■ **Your assignment**: Count how many lines in the items below contain the string "left", and reply with the number alone.

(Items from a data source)
=== Section Start ===

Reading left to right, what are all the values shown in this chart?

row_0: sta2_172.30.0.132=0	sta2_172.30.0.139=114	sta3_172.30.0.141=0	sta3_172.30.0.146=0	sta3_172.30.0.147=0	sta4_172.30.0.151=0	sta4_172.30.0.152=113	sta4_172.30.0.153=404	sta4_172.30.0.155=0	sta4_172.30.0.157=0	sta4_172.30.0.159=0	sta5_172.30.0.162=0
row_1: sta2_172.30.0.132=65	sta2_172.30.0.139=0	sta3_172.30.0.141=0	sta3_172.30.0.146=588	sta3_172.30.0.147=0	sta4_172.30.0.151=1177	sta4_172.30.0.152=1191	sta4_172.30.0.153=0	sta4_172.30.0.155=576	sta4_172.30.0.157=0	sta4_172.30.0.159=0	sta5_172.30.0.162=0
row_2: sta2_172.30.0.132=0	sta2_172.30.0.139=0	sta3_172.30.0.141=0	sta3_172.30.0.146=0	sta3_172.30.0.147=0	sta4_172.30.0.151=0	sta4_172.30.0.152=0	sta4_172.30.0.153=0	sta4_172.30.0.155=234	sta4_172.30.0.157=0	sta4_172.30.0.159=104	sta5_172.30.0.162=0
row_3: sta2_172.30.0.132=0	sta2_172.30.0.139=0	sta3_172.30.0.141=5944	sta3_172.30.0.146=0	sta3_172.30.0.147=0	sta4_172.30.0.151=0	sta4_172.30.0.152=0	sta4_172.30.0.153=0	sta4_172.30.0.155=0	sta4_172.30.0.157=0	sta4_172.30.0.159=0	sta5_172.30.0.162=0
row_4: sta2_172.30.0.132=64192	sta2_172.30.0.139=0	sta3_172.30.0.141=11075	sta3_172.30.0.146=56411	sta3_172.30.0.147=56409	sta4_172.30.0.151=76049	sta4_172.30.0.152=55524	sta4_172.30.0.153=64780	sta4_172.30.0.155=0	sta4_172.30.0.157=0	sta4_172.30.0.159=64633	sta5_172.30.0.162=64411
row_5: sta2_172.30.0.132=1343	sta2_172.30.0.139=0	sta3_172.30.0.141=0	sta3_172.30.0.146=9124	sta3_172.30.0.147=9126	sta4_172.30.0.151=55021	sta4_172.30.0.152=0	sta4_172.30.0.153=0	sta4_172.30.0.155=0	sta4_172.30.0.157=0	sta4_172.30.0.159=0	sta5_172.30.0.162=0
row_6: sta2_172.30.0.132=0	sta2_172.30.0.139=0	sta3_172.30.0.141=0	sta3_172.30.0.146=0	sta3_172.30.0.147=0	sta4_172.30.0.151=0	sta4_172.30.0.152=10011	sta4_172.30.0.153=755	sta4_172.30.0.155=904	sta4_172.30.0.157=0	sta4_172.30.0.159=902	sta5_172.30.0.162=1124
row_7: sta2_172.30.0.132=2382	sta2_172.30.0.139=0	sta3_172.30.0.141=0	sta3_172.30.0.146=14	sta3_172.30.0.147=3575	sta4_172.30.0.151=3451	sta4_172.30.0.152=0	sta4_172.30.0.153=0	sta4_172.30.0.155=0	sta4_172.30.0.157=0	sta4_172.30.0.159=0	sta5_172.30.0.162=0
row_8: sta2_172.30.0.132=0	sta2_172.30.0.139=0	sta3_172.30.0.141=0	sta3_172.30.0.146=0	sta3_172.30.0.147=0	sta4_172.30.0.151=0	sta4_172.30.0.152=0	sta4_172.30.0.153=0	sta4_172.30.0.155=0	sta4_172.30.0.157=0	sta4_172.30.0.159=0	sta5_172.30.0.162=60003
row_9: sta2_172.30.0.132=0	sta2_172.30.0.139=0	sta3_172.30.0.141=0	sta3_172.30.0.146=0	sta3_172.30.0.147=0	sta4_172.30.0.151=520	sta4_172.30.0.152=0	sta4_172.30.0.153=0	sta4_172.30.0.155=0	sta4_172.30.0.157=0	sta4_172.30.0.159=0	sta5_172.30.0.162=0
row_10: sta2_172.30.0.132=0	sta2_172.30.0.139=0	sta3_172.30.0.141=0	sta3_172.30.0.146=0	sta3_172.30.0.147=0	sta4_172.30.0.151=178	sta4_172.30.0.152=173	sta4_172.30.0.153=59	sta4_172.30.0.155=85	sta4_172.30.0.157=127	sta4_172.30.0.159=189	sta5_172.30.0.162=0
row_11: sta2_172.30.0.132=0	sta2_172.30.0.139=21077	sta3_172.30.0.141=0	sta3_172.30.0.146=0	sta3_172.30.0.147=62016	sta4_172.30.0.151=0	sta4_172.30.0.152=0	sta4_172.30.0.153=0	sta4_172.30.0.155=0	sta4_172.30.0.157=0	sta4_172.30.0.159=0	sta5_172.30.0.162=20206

=== Section End ===

■ **Result of this task**: 1